Taxation and regulation of marijuana has reaped almost $30 million in revenue for the state of Colorado in the first half of 2014. June was the best month so far for recreational pot sales, with an increase of 19 percent over May’s totals. Experts believe the increase is primarily due to more retail outlets opening up, leading to almost $25 million in sales. Recreational pot sales are closing in on medical pot sales as well in terms of tax revenue produced. While medical pot is taxed at only the 2.9% state sales tax, recreational pot pays that tax plus 15% excise and 10% special sales tax. Still, in January medical pot raised twice as much in tax revenue thanks to greater sales volume. But in June, medical tax revenues were only 20% greater than recreational tax revenues. It appears as though Colorado is on pace to meet the estimate of $70 million a year in recreational pot taxes.

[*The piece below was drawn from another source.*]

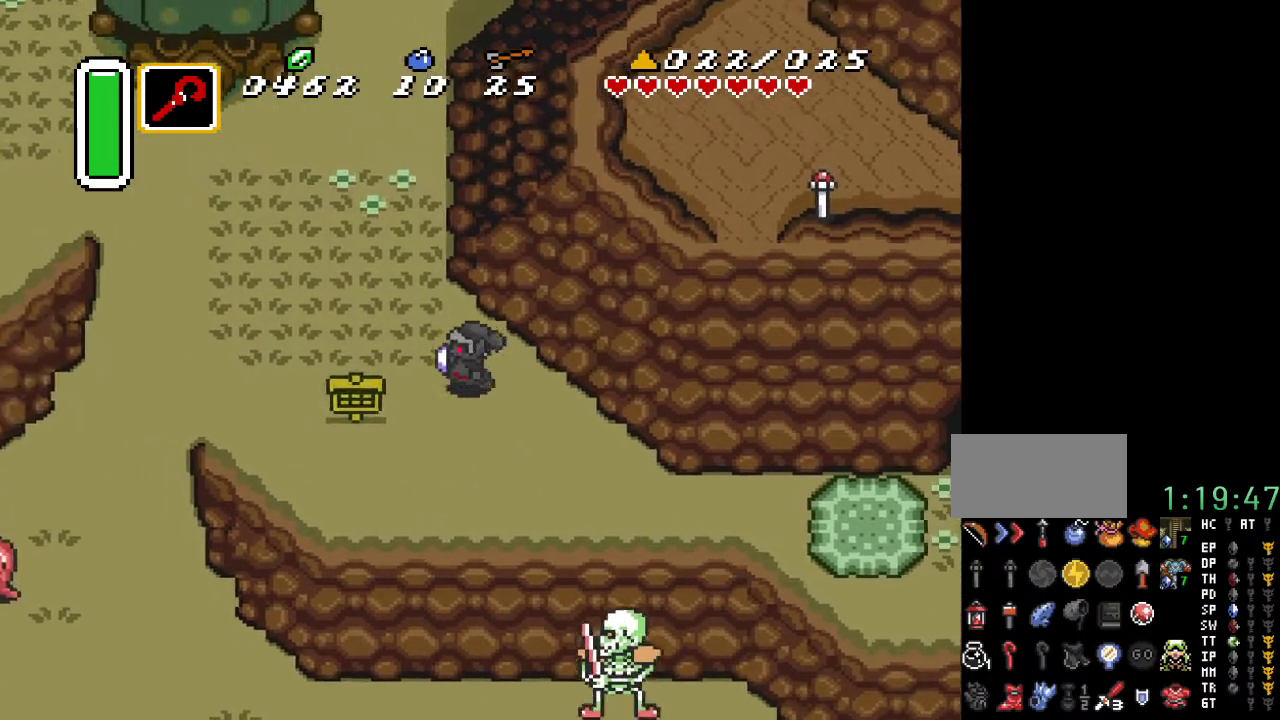
{"buttons": ["DPAD_UP"], "events": [[250, "DPAD_LEFT", "up"]]}
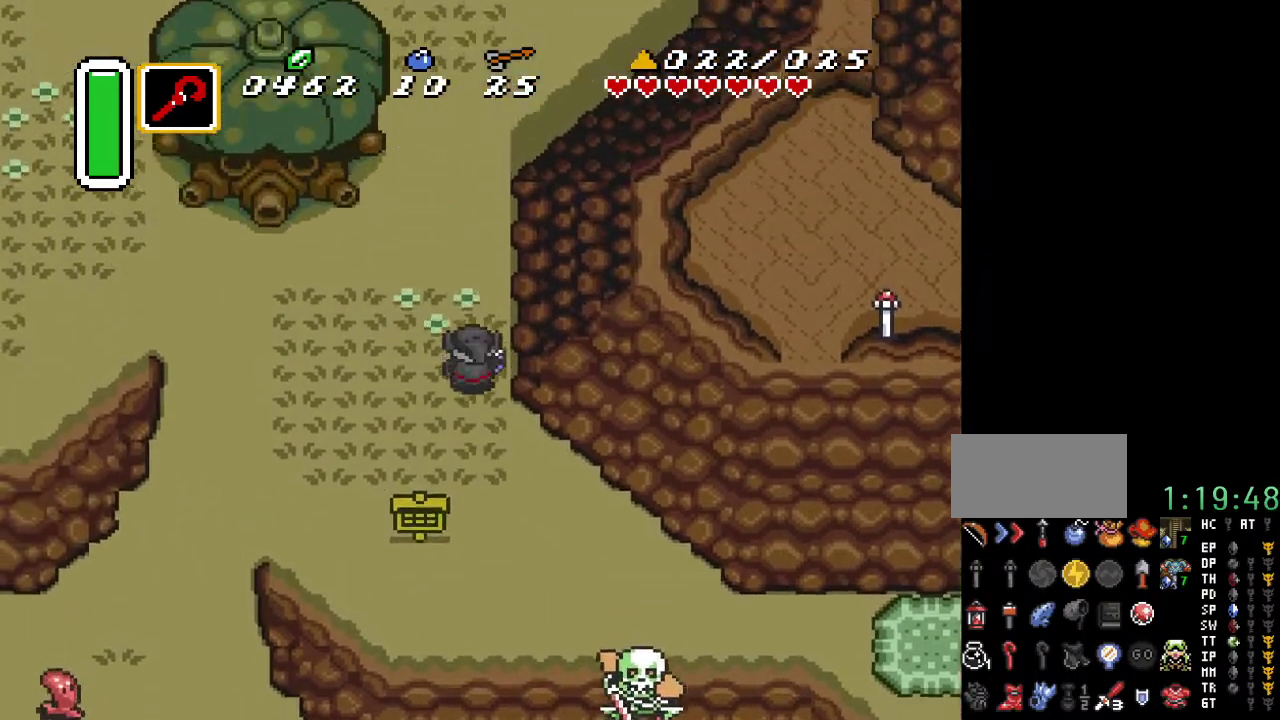
{"buttons": ["DPAD_UP"], "events": []}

Researchers presenting at the convention of the American Psychological Association stressed that once a week marijuana use by people under age 25 “is not safe”. Krista Lisdahl, director of the brain-imaging and neuropsychology lab at the University of Wisconsin-Milwaukee, told attendees that weekly marijuana users under age 25 show cognitive decline, poor attention and memory and decreased IQ. Dr. Alan Budney, a rehab specialist, warned that “much of what we know from earlier research is based on smoking marijuana with much lower doses of THC than are commonly used today,” and that “It is just as hard to treat cannabis addiction as it is to treat alcohol addiction.” Dr. Budney says in addition to addiction, car accidents, chronic bronchitis, and decreased life achievement are the most likely among the potential consequences of teenage marijuana consumption.
The legal costs of the city of Riverside, California, to enact and maintain its ban on medical marijuana facilities have topped $800,000. Riverside was the plaintiff in a case that went before the California Supreme Court in 2013 that affirmed the right of California localities to ban dispensaries through zoning codes. Most Inland Empire cities ban dispensaries except for Palm Springs. The legal fight since 2010 involved two firms charging the city $805,000 and the city anticipates it can collect about half of that amount in court judgments against more than 80 dispensaries shut down by the city.
A mother in Portland Oregon is upset that Oregon Health Sciences University required her to sign a waiver when she insisted on breastfeeding her child. At issue is her participation in the Oregon Medical Marijuana Program and OHSU doctors’ recommendation that she not nurse her child with marijuana in her system. “We do understand the benefits of mothers’ milk,” the hospital said. “We also don’t want to be caught in a situation where a mother continues to use and says that we never gave her information on it, never informed about the risks, and so it’s really a way of documenting that the parents acknowledge the risks. And we can’t stop her from using it.”
The state of Utah has issued the first eleven cards allowing people to possess cannabidiol oil smuggled in from out-of-state. The Beehive State was the first among eleven states now that permit the use of cannabis oil high in CBD and almost non-existent in THC for people suffering with intractable epilepsy. The registration cost for the cards was dropped from $400 to $200 recently when officials realized they’d over-estimated the program start-up costs. Cardholders cannot get the CBD-oil in Utah but must instead acquire it from neighboring Colorado. Taking it out of Colorado is against Colorado law and transporting it into Utah is against federal law, but Utah will not prosecute cardholders over CBD-oil, which can cost up to $900 for a month’s supply.